What is expected -> Please produce an exact transcription of the lines from the one containing "uso del aire acondicionado en la calle" through the last line of the entries, leaving out every picture.

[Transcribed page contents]

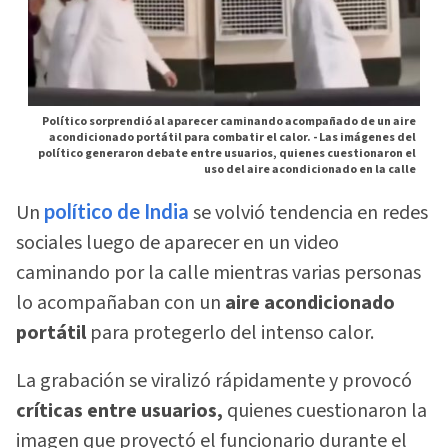
Político sorprendió al aparecer caminando acompañado de un aire
acondicionado portátil para combatir el calor. -
Las imágenes del
político generaron debate entre usuarios, quienes cuestionaron el
uso del aire acondicionado en la calle
Un
político de India
se volvió tendencia en redes
sociales luego de aparecer en un video
caminando por la calle mientras varias personas
lo acompañaban con un
aire acondicionado
portátil
para protegerlo del intenso calor.
La grabación se viralizó rápidamente y provocó
críticas entre usuarios,
quienes cuestionaron la
imagen que proyectó el funcionario durante el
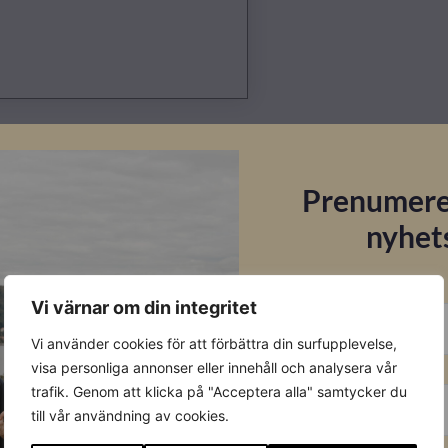
Datablad
Prenumere
Ladda ner
nyhet
E-post
Vi värnar om din integritet
Vi använder cookies för att förbättra din surfupplevelse,
Förnamn
visa personliga annonser eller innehåll och analysera vår
trafik. Genom att klicka på "Acceptera alla" samtycker du
till vår användning av cookies.
Efternamn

The answer ->
uso del aire acondicionado en la calle
Un
político de India
se volvió tendencia en redes
sociales luego de aparecer en un video
caminando por la calle mientras varias personas
lo acompañaban con un
aire acondicionado
portátil
para protegerlo del intenso calor.
La grabación se viralizó rápidamente y provocó
críticas entre usuarios,
quienes cuestionaron la
imagen que proyectó el funcionario durante el
Datablad
Prenumere
Ladda ner
nyhet
E-post
Vi värnar om din integritet
Vi använder cookies för att förbättra din surfupplevelse,
Förnamn
visa personliga annonser eller innehåll och analysera vår
trafik. Genom att klicka på "Acceptera alla" samtycker du
till vår användning av cookies.
Efternamn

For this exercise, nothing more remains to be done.